Pemuda itu menaruh map dokumen itu di tempat semula, lalu menggeser sedikit mamset kirinya untuk melihat arloji. “Dua belas menit lagi.”
“Begitu ya ....”
“Ya ....”
Tangan si pria merogoh kantung celana, dia mengeluarkan benda itu, sebungkus rokok. Sementara jemari kanan sibuk mengupas plastik tipis bagian luar bungkus, tangan kirinya mengambil korek gas di saku kemejanya.
Sebatang rokok ditarik dari dalam bungkus, lalu mengapitnya pada bibir.
Pemuda itu mengambil sedikit napas. “Rokok mengandung 15 zat berbahaya dalam setiap batangnya, atau mungkin lebih dari itu. Jumlah kandungan karsinogen dalam asap rokok antara 20% untuk perokok aktif, untuk pasifnya 80% kalau kau ingin tahu, tapi itu hanya hasil kira-kira dariku,”
Mendengar itu, si pria hanya terdiam dengan bibir masih mengapit rokok, sementara pemuda itu mengeluarkan sebuah permen mint dari saku jasnya. Permen itu dikepalnya, mengulurkan tangannya dan memberikan permen itu. Si pria dengan respon lambatnya, menerima permen tanpa ragu.
“Dengan kata lain resiko menurunnya kesehatan perokok pasif lebih tinggi dari mereka yang benar-benar aktif merokok.” lanjutnya.

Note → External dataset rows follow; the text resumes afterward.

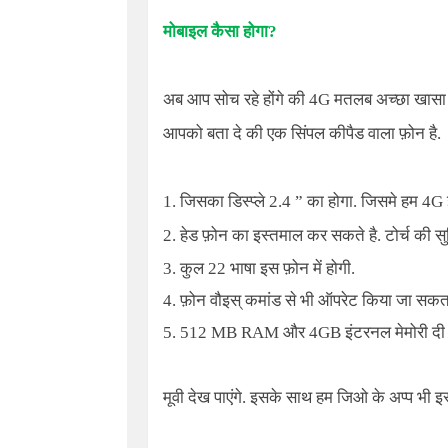
मोबाइल कैसा होगा?
अब आप सोच रहे होंगे की
4G
मतलब अच्छा खासा ट
आपको बता दे की एक सिंपल कीपैड वाला फ़ोन है.
1. जिसका डिस्प्ले 2.4 ” का होगा. जिसमे हम
4G
2. हेड फ़ोन का इस्तमाल कर सकते है. टोर्च की सुवि
3. कुल 22 भाषा इस फ़ोन में होगी.
4. फ़ोन वौइस् कमांड से भी ऑपरेट किया जा सकता
5. 512 MB RAM और 4GB इंटरनल मेमोरी दी ग
मूवी देख पाएंगे. इसके साथ हम जिओ के अप्प भी इस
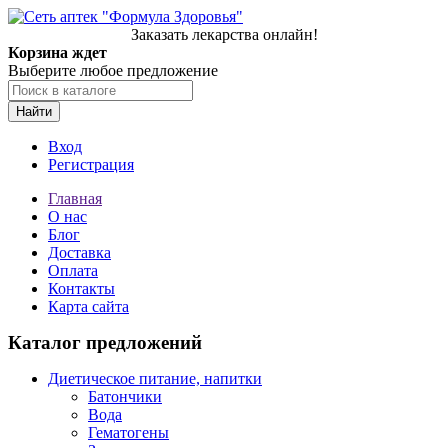
Заказать лекарства онлайн!
Корзина ждет
Выберите любое предложение
Найти
Вход
Регистрация
Главная
О нас
Блог
Доставка
Оплата
Контакты
Карта сайта
Каталог предложений
Диетическое питание, напитки
Батончики
Вода
Гематогены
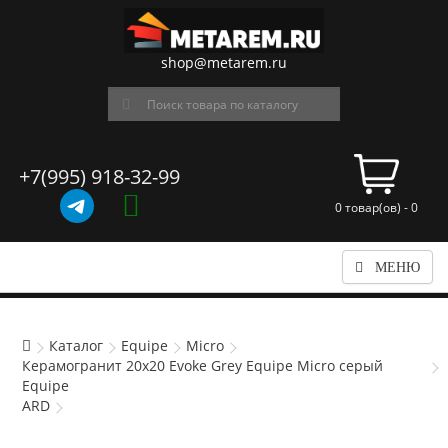
shop@metarem.ru
+7(995) 918-32-99
0 товар(ов) - 0
МЕНЮ
Каталог
Equipe
Micro
Керамогранит 20x20 Evoke Grey Equipe Micro серый
Equipe
ARD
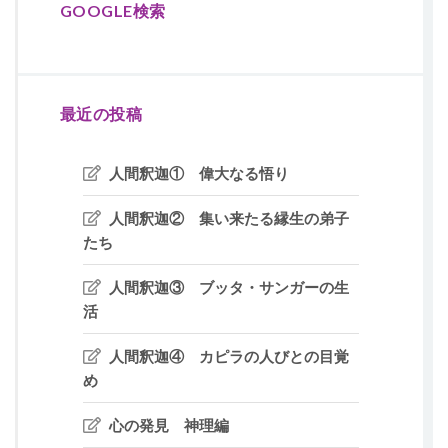
GOOGLE検索
最近の投稿
人間釈迦① 偉大なる悟り
人間釈迦② 集い来たる縁生の弟子
たち
人間釈迦③ ブッタ・サンガーの生
活
人間釈迦④ カピラの人びとの目覚
め
心の発見 神理編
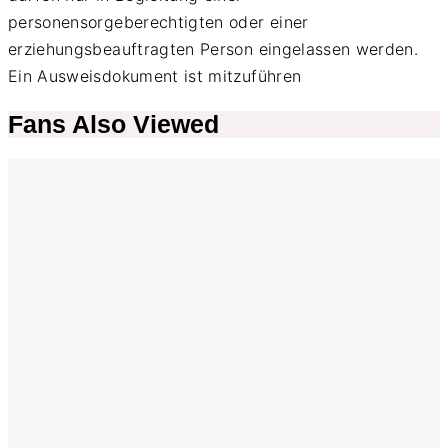
personensorgeberechtigten oder einer
erziehungsbeauftragten Person eingelassen werden.
Ein Ausweisdokument ist mitzuführen
Fans Also Viewed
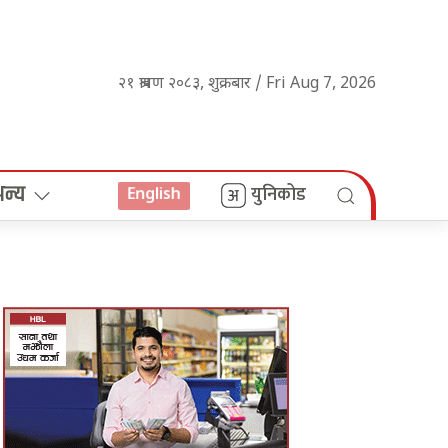
२१ श्रावण २०८३, शुक्रबार / Fri Aug 7, 2026
अन्य
युनिकोड
English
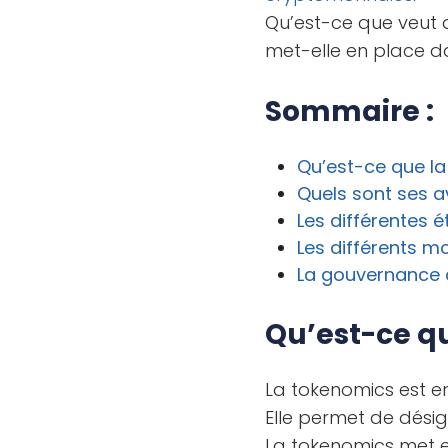
Qu’est-ce que veut 
met-elle en place d
Sommaire :
Qu’est-ce que l
Quels sont ses 
Les différentes 
Les différents 
La gouvernance 
Qu’est-ce q
La tokenomics est e
Elle permet de dési
La tokenomics met e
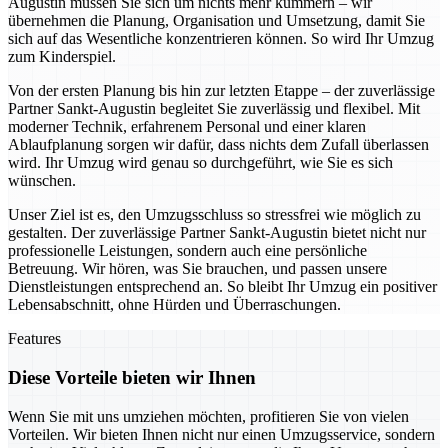
Augustin müssen Sie sich um nichts mehr kümmern – wir
übernehmen die Planung, Organisation und Umsetzung, damit Sie
sich auf das Wesentliche konzentrieren können. So wird Ihr Umzug
zum Kinderspiel.
Von der ersten Planung bis hin zur letzten Etappe – der zuverlässige
Partner Sankt-Augustin begleitet Sie zuverlässig und flexibel. Mit
moderner Technik, erfahrenem Personal und einer klaren
Ablaufplanung sorgen wir dafür, dass nichts dem Zufall überlassen
wird. Ihr Umzug wird genau so durchgeführt, wie Sie es sich
wünschen.
Unser Ziel ist es, den Umzugsschluss so stressfrei wie möglich zu
gestalten. Der zuverlässige Partner Sankt-Augustin bietet nicht nur
professionelle Leistungen, sondern auch eine persönliche
Betreuung. Wir hören, was Sie brauchen, und passen unsere
Dienstleistungen entsprechend an. So bleibt Ihr Umzug ein positiver
Lebensabschnitt, ohne Hürden und Überraschungen.
Features
Diese Vorteile bieten wir Ihnen
Wenn Sie mit uns umziehen möchten, profitieren Sie von vielen
Vorteilen. Wir bieten Ihnen nicht nur einen Umzugsservice, sondern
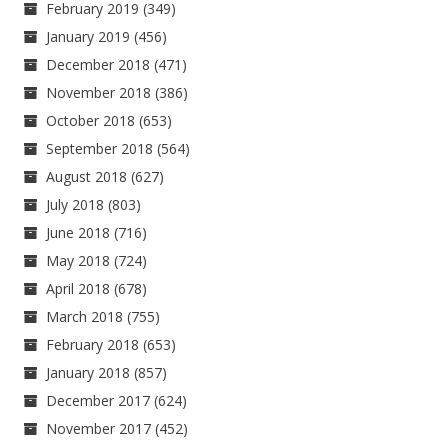
February 2019
(349)
January 2019
(456)
December 2018
(471)
November 2018
(386)
October 2018
(653)
September 2018
(564)
August 2018
(627)
July 2018
(803)
June 2018
(716)
May 2018
(724)
April 2018
(678)
March 2018
(755)
February 2018
(653)
January 2018
(857)
December 2017
(624)
November 2017
(452)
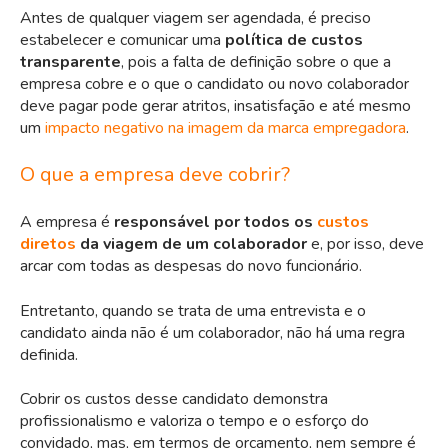
Antes de qualquer viagem ser agendada, é preciso
estabelecer e comunicar uma
política de custos
transparente
, pois a falta de definição sobre o que a
empresa cobre e o que o candidato ou novo colaborador
deve pagar pode gerar atritos, insatisfação e até mesmo
um
impacto negativo na imagem da marca empregadora
.
O que a empresa deve cobrir?
A empresa é
responsável por todos os
custos
diretos
da viagem de um colaborador
e, por isso, deve
arcar com todas as despesas do novo funcionário.
Entretanto, quando se trata de uma entrevista e o
candidato ainda não é um colaborador, não há uma regra
definida.
Cobrir os custos desse candidato demonstra
profissionalismo e valoriza o tempo e o esforço do
convidado, mas, em termos de orçamento, nem sempre é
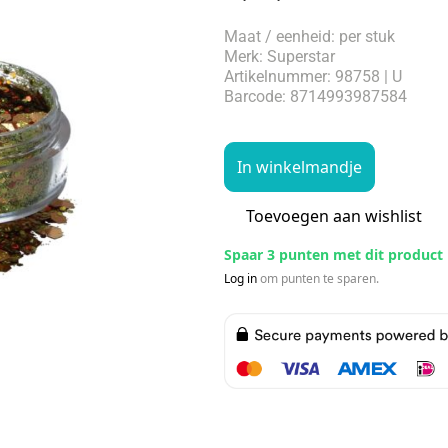
Maat / eenheid: per stuk
Merk: Superstar
Artikelnummer: 98758 | U
Barcode: 8714993987584
In winkelmandje
Toevoegen aan wishlist
Spaar 3 punten met dit product
Log in
om punten te sparen.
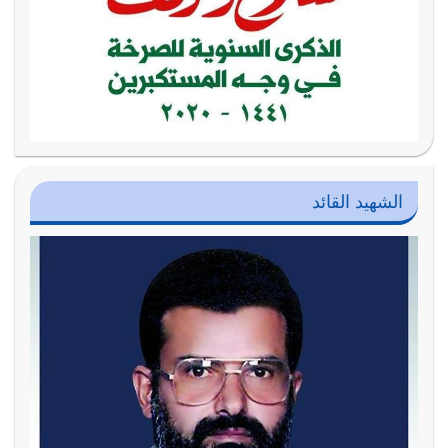
الشهيد القائد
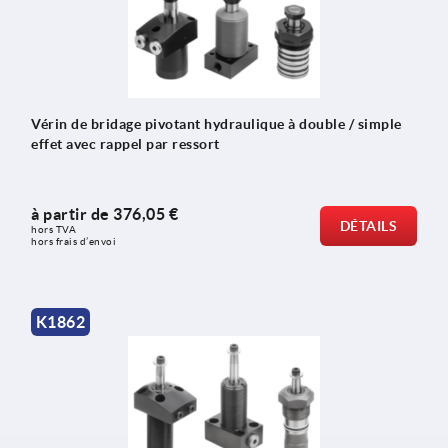
Vérin de bridage pivotant hydraulique à double / simple
effet avec rappel par ressort
à partir de
376,05 €
DÉTAILS
hors TVA 
hors frais d’envoi
K1862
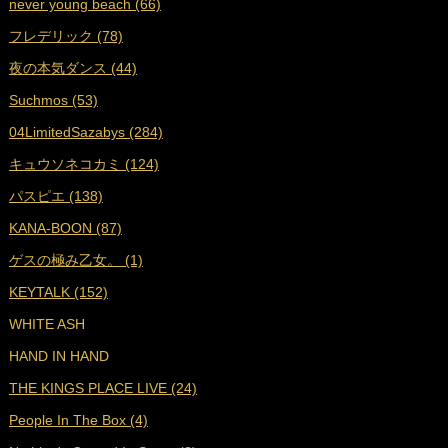
never young beach (66)
■
2022年6月 (17)
フレデリック (78)
■
2022年5月 (17)
夜の本気ダンス (44)
■
2022年4月 (16)
Suchmos (53)
■
2022年3月 (18)
04LimitedSazabys (284)
■
2022年2月 (16)
キュウソネコカミ (124)
■
2022年1月 (17)
パスピエ (138)
■
2021年12月 (25)
KANA-BOON (87)
■
2021年11月 (23)
ゲスの極み乙女。 (1)
■
2021年10月 (25)
KEYTALK (152)
■
2021年9月 (29)
WHITE ASH
■
2021年8月 (31)
HAND IN HAND
■
2021年7月 (38)
THE KINGS PLACE LIVE (24)
■
2021年6月 (36)
People In The Box (4)
■
2021年5月 (27)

Hanya beberapa saat dia melihat bungkus permen mint, pria itu menaruh kembali sebatang rokoknya pada bungkusnya.
Si pemuda merogoh lagi kantung jasnya, mengeluarkan sesuatu. “Ini kartu namaku, kebetulan kami sedang mencari seorang NEET yang mau jadi salah satu pekerjaku.”
Meskipun nada bicaranya ramah, tetapi kata NEET terdengar agak kasar.
Pemuda itu bangkit dari duduknya. “Kalau kau tertarik, hubungi saja aku. Ah, satu hal lagi, syarat untuk bekerja di tempatku adalah berhenti merokok. Sampai ketemu besok di kantor.” setelah kata-kata itu berakhir dia berjalan meninggalkan taman dengan melambaian tangan.
Senyum kembali mengembang di wajah pemuda itu, ketika sudah melewati sebuah dasi yang tergeletak.
“Oh ya, kebetulan di dekat sini ada penatu yang masih buka. Jangan lupa jasmu.”
Pria itu melihat saat si pemuda meninggalkan taman. Dia menutup mata, lalu menatap tempat sampah tidak jauh di depannya, dan dengan satu lemparan dia berhasil menaruh sebungus rokok itu tepat di dalam tempat sampah.